The overall aim is "to be able to control them individually so we can have some robots here doing one thing, and some robots there doing something else at the same time."
The team developed a system for controlling the robots with individual magnetic fields from an array of tiny planar coils. The reason for this is down to the size of the robots meaning that they can't power themsleves.
The magnetic fields act as an external source of power however, the question is then about how these robots can be individually programmed.
We need to know, if a robot is here and it needs to go there, how much force needs to be applied to the robot to get it from point A to point B? You can think about using teams of robots to assemble components on a small scale, which we could use for microscale additive manufacturing.
David Cappelleri - Purdue University
The coils are made by printing a copper pattern with the same technology used in the manufacturing of printed circuit boards. They can be scaled to about four millimeters.
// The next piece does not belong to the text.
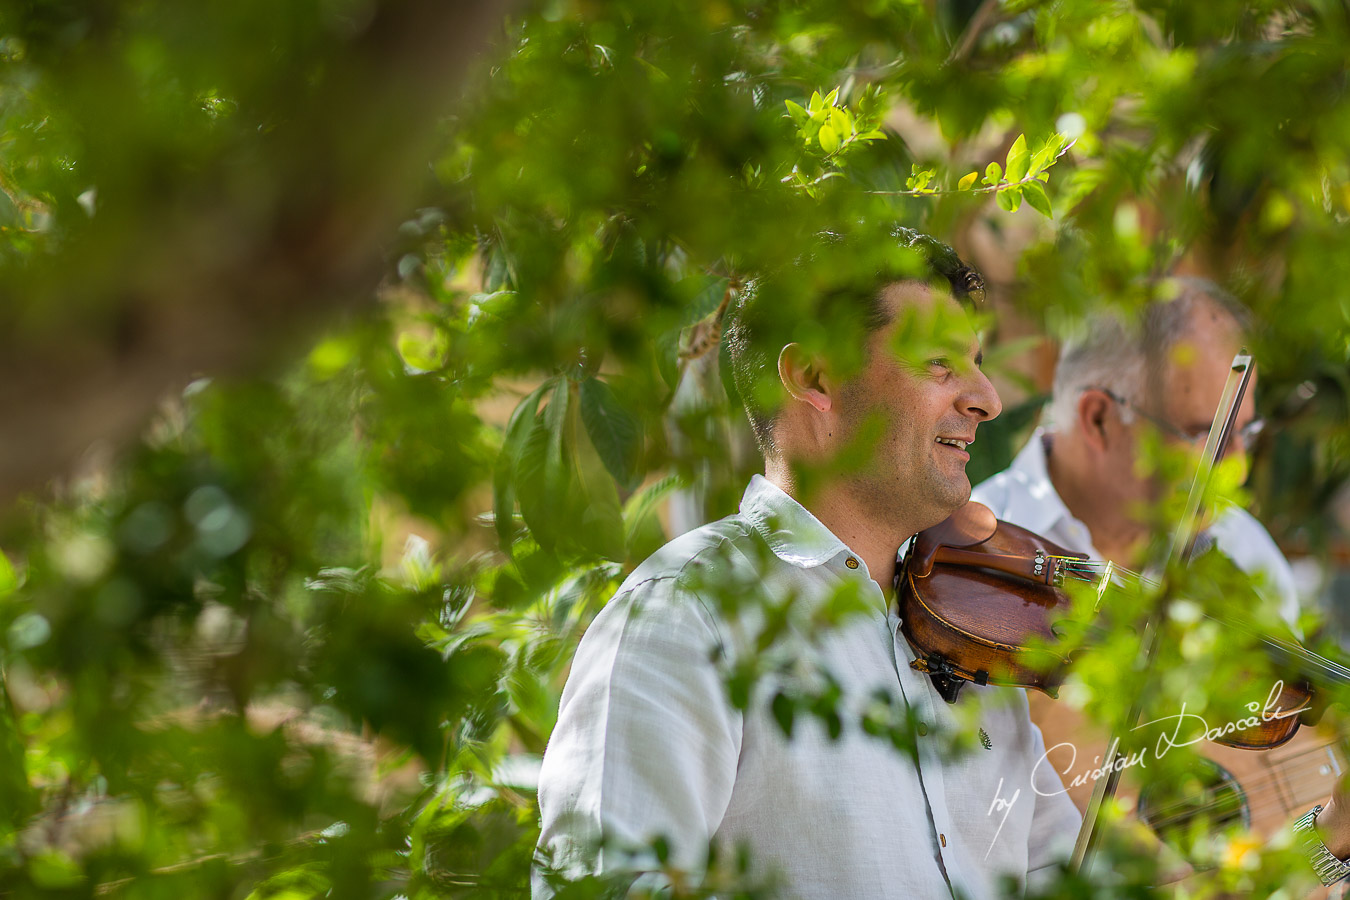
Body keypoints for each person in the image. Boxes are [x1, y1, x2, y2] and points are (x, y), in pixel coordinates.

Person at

Independently controlled microbots working in groups might be useful in building microelectromechanical systems, or MEMS, minuscule machines that could have numerous applications from medicine to homeland security.
Cancer cells have different stiffness characteristics than non-cancer cells, and in some of our previous work we put force sensors on the end of these robots to figure out which ones are stiffer than others.
David Cappelleri, Purdue University
Research is still ongoing with attempts to use microscale prototypes to assemble components for MEMS devices.